Seventy years before the May morning of which we write, Copplestone Grange had fallen at public sale to Edward Young, a well-to-do banker of Bideford. He was a descendant in direct line of that valiant Young who, together with his fellow-seaman Prowse, undertook the dangerous task of steering down and igniting the seven fire-ships which sent the Spanish armada “lumbering off” to sea, and saved England for Queen Elizabeth and the Protestant succession.

Edward Young lived twenty years in peace and honor to enjoy his purchase, and his oldest son James now reigned in his stead, having reared within the old walls a numerous brood of sons and daughters, now scattered over the surface of the world in general, after the sturdy British fashion, till only three or four remained at home, waiting their turn to fly.

One of these now stood at the gate.
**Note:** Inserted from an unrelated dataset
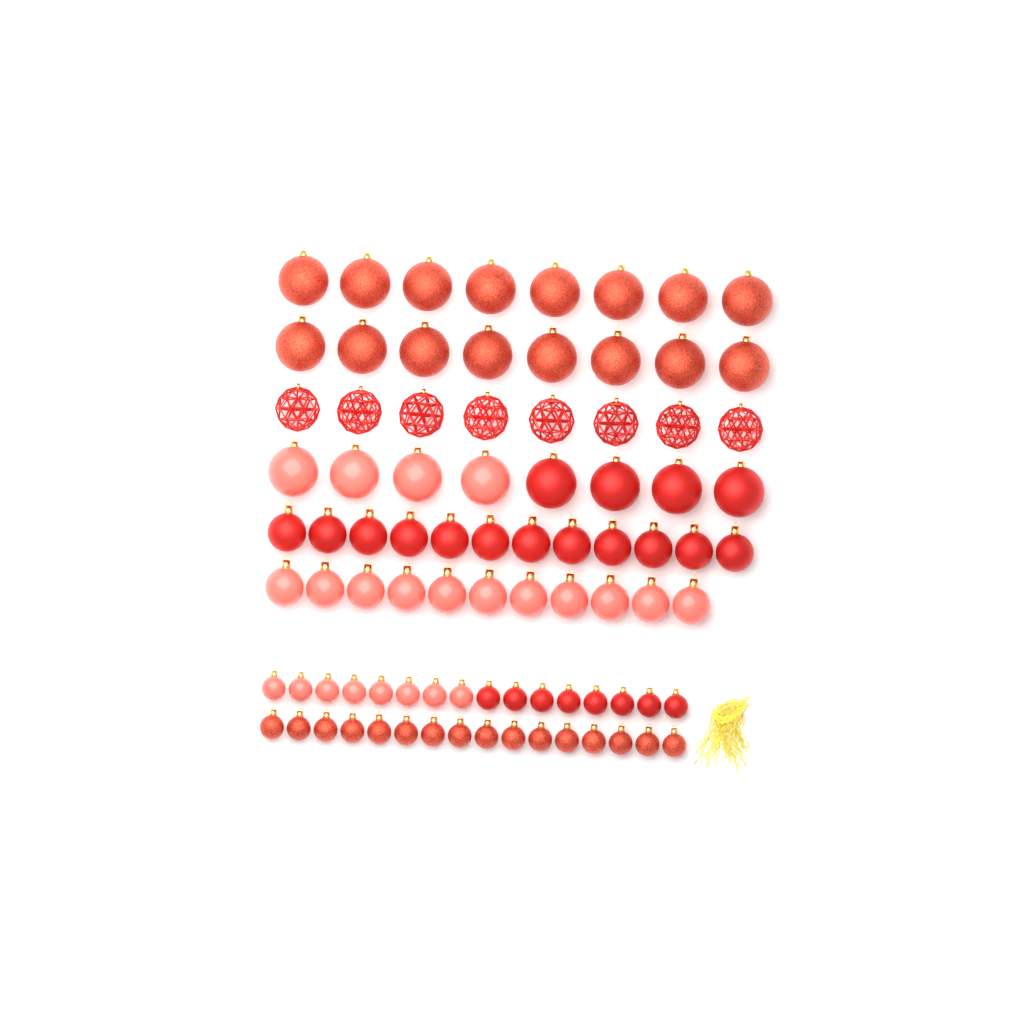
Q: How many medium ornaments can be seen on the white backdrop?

It was Imogen Young, oldest but one of the four daughters. She was evidently waiting for some one, and waiting rather impatiently.

“We shall certainly be late,” she said aloud, “and it’s quite too bad of Lion.” Then, glancing at the little silver watch in her belt, she began to call, “Lion! Lionel! Oh, Lion! do make haste! It’s gone twenty past, and we shall never be there in time.”

“Coming,” shouted a voice from an upper window; “I’m just washing my hands. Coming in a jiffy, Moggy.”

“Jiffy!” murmured Imogen. “How very American Lion has got to be. He’s always ‘guessing’ and ‘calculating’ and ‘reckoning.’ It seems as if he did it on purpose to startle and annoy me. I suppose one has got to get used to it if you’re over there, but really it’s beastly bad form, and I shall keep on telling Lion so.”